START Source text

Beth Henley's Crimes of the Heart presents special problems because it is the gold standard of contemporary Southern gothic humor. But material like this is hard to pull off because the swings between emotional extremes are so great and can happen so suddenly.
The play concerns four granddaughters (three sisters and a cousin) living in Hazlehurst, Mississippi ("five years after Hurricane Camille," i.e. 1974). One of the sisters, Babe (Natalie Wilder), has just shot her husband, Zachary Botrelle, and is about to get out on bail. Her only hope lies in her lawyer, Barnette Lloyd (John Griffin), who is sweet on her. The bad-girl sister, Meg (Gretchen Greaser), is coming in from L.A., where she has been trying to make it as a singer/actress. Meg immediately shows her homewrecker instincts by going after her old flame Doc Porter (Glenn B. Stoops). Plain sister Lenny (Donna Dimino) keeps the family home - actually the grandfather's home, as control-freak cousin Chick (Lee Tennebaum) can't resist pointing when Grandfather is on the verge of dying. It is Lenny's 30th birthday. Meg shows her distinctive personality by taking one bite each out of Lenny's only present, a box of chocolates. (These are not the uptight WASPs of A.R. Gurney. For this family, nothing is off the table for discussion.)
Perhaps the most revealing moment occurred when the sisters have a laughing jag over the fact that their grandfather has just had another stroke and is in a coma. That the moment worked is an indicator that this cast had the audience in the proverbial palm of their hands - an iffy proposition in the first act, when they at first seemed just too hysterical and over-the-top. Stoops, as Doc Porter, provided a solid balance for the hysterical trio. Griffin, as Barnette Lloyd, the shy, love-stricken, but clever young lawyer, at first seemed several decibels quieter than everyone else, but as the performance matured it became clear that each cast member was playing his or her instrument at its appropriate volume and key, and the result was perfect harmony. Kudos to first-time director Lauren and the cast for creating such a seamless ensemble!
The costumes (Anne Young) perfectly reflected the dysfunctional personalities of the characters and rang a consistent '70s note. Set (Craig Stoebling) and lights (Wayne Miller) created a problem, as the stage floor was painted a buff color and the walls were an intense yellow (and not "techniqued," or patterned, but covered in flat latex). The yellow light from the stage drowned the actors in a bland lentil soup of light, and their faces disappeared into the yellow walls. But the set dressing, a mélange of tchochkes, plants, an old-fashioned refrigerator, and a kitchen sink, was superlative indulgence. Sound design (Michael Ancona) consisted mainly of appropriately mood-setting pre-show country music.
Audiences would be well-advised to check out this well-managed, stable, and hardworking group, operating out of Staten Island's Seaview Hospital (whose former nurses' residence happens to have a theatre).

END Source text
START Extracted material

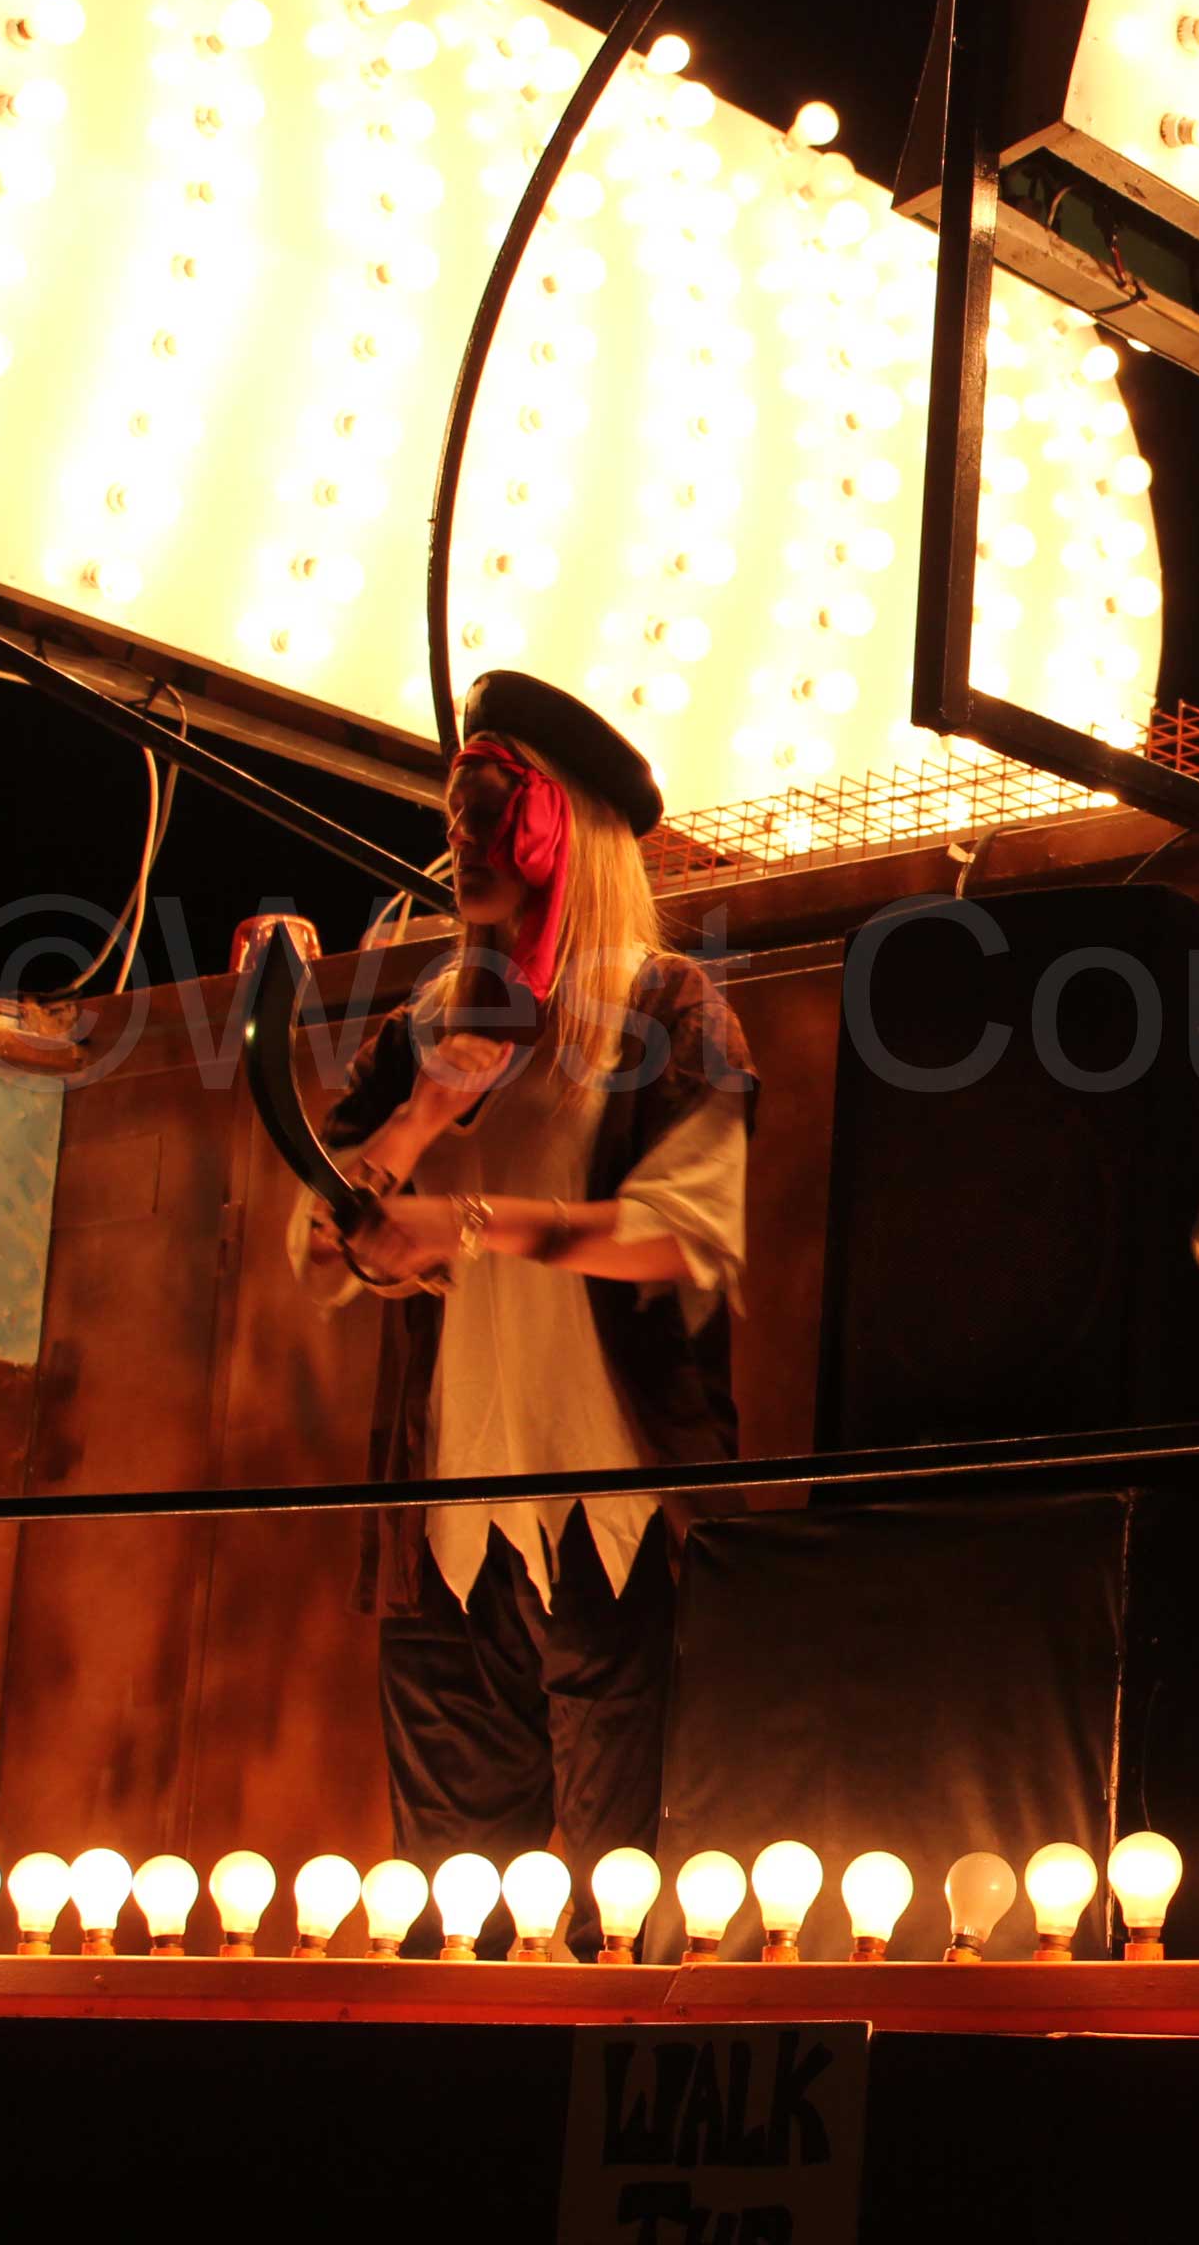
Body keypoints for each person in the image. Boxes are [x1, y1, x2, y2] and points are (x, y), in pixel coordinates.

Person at [290, 669, 754, 1954]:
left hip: (614, 1517)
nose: (463, 841)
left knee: (622, 1908)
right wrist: (422, 1115)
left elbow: (686, 1236)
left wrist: (475, 1224)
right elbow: (319, 1249)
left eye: (489, 808)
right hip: (447, 1530)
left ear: (561, 827)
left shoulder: (667, 1010)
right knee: (450, 1915)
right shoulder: (425, 1025)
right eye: (453, 813)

END Extracted material

● **Required tasks**:
A) Print the review of Crimes of the Heart from "The costumes (Anne" to "pre-show country music.".
B) Translate this sentence from the review into Spanish: "The costumes (Anne Young) perfectly reflected the dysfunctional personalities of the characters and rang a consistent '70s note."

● **Written answers**:
A)
The costumes (Anne Young) perfectly reflected the dysfunctional personalities of the characters and rang a consistent '70s note. Set (Craig Stoebling) and lights (Wayne Miller) created a problem, as the stage floor was painted a buff color and the walls were an intense yellow (and not "techniqued," or patterned, but covered in flat latex). The yellow light from the stage drowned the actors in a bland lentil soup of light, and their faces disappeared into the yellow walls. But the set dressing, a mélange of tchochkes, plants, an old-fashioned refrigerator, and a kitchen sink, was superlative indulgence. Sound design (Michael Ancona) consisted mainly of appropriately mood-setting pre-show country music.

B) El vestuario (Anne Young) reflejaba a la perfección las personalidades disfuncionales de los personajes y mantenía una nota constante de los años setenta.